The immunosuppressive tumor microenvironment governed by tumor-associated macrophages (TAMs) remains a major obstacle to effective cancer immunotherapy. A novel humanized antibody bexmarilimab, targeting the scavenger receptor Clever-1 on TAMs, has shown clinical benefit in ~40% of patients with late-stage ER+ breast cancer (MATINS; NCT03733990). To increase response rates, a comprehensive understanding on how TAM phenotype and the tumor immune landscape affect bexmarilimab-induced immune activation is needed. Single-cell RNA sequencing analysis of breast tumor macrophages shows high phenotypic variation across pathological subtypes and Clever-1 mRNA (STAB1) expression on various immunosuppressive IL4I1+ and TREM2+ monocyte-derived TAMs. STAB1 expressing macrophages were located in both lymphocyte rich and excluded areas in the tumor stroma based on digital spatial profiling with GeoMx. Due to this diversity, we studied bexmarilimab mode-of-action in breast cancer patient-derived tumor explant cultures (PDEC) by RNA sequencing and cytokine profiling. Our results show that bexmarilimab induced TNFα and CXCL10 secretion in 30-40% of the treated explants. In depth analysis of the responsive PDECs revealed a lower baseline expression of interferon responsive genes in their tumor microenvironment. Correspondingly, in vitro assays with primary human macrophages showed that chronic IFNγ priming abolished bexmarilimab-induced immune activation, suggesting potential use of bexmarilimab in patients with immunologically cold breast tumors.
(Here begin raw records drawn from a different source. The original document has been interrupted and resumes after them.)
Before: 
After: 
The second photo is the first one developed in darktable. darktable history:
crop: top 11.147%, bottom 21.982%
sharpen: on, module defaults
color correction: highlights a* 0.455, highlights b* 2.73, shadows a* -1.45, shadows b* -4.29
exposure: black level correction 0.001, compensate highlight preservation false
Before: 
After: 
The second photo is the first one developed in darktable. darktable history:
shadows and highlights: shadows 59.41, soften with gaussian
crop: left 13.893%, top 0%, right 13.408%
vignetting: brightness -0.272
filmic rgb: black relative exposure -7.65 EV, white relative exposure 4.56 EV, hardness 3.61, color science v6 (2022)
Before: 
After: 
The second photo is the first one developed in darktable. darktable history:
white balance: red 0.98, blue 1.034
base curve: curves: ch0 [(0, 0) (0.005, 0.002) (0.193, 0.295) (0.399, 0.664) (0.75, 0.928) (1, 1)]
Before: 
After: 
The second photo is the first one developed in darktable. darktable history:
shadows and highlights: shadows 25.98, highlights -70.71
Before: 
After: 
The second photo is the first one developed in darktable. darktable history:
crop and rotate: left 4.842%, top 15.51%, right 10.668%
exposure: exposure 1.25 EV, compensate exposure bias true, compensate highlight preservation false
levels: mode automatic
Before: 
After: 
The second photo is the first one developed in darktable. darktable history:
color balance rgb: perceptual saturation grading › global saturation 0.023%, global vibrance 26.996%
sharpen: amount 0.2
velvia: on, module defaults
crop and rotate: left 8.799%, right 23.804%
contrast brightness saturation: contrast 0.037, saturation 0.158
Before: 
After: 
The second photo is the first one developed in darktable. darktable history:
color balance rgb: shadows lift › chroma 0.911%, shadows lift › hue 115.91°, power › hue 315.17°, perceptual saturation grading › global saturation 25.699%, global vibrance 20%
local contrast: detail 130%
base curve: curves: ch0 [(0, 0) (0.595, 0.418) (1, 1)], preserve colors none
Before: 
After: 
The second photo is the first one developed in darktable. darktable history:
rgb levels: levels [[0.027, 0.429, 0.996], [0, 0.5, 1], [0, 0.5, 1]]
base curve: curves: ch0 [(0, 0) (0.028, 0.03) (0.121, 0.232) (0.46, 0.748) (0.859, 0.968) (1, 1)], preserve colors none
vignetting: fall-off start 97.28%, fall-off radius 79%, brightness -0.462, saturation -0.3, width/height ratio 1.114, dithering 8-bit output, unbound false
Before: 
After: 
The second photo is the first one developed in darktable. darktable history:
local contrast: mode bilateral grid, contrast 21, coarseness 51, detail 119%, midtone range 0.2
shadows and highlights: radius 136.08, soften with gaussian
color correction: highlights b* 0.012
Citation Format: Jenna H. Rannikko, Reetta Virtakoivu, Akira Takeda, Pia Boström, Ilkka Koskivuo, Petri Bono, Maija Hollmén. Analyzing susceptibility to macrophage-activating immunotherapy bexmarilimab in breast cancer by using patient-derived tumor explants [abstract]. In: Proceedings of the 2022 San Antonio Breast Cancer Symposium; 2022 Dec 6-10; San Antonio, TX. Philadelphia (PA): AACR; Cancer Res 2023;83(5 Suppl):Abstract nr P2-24-02.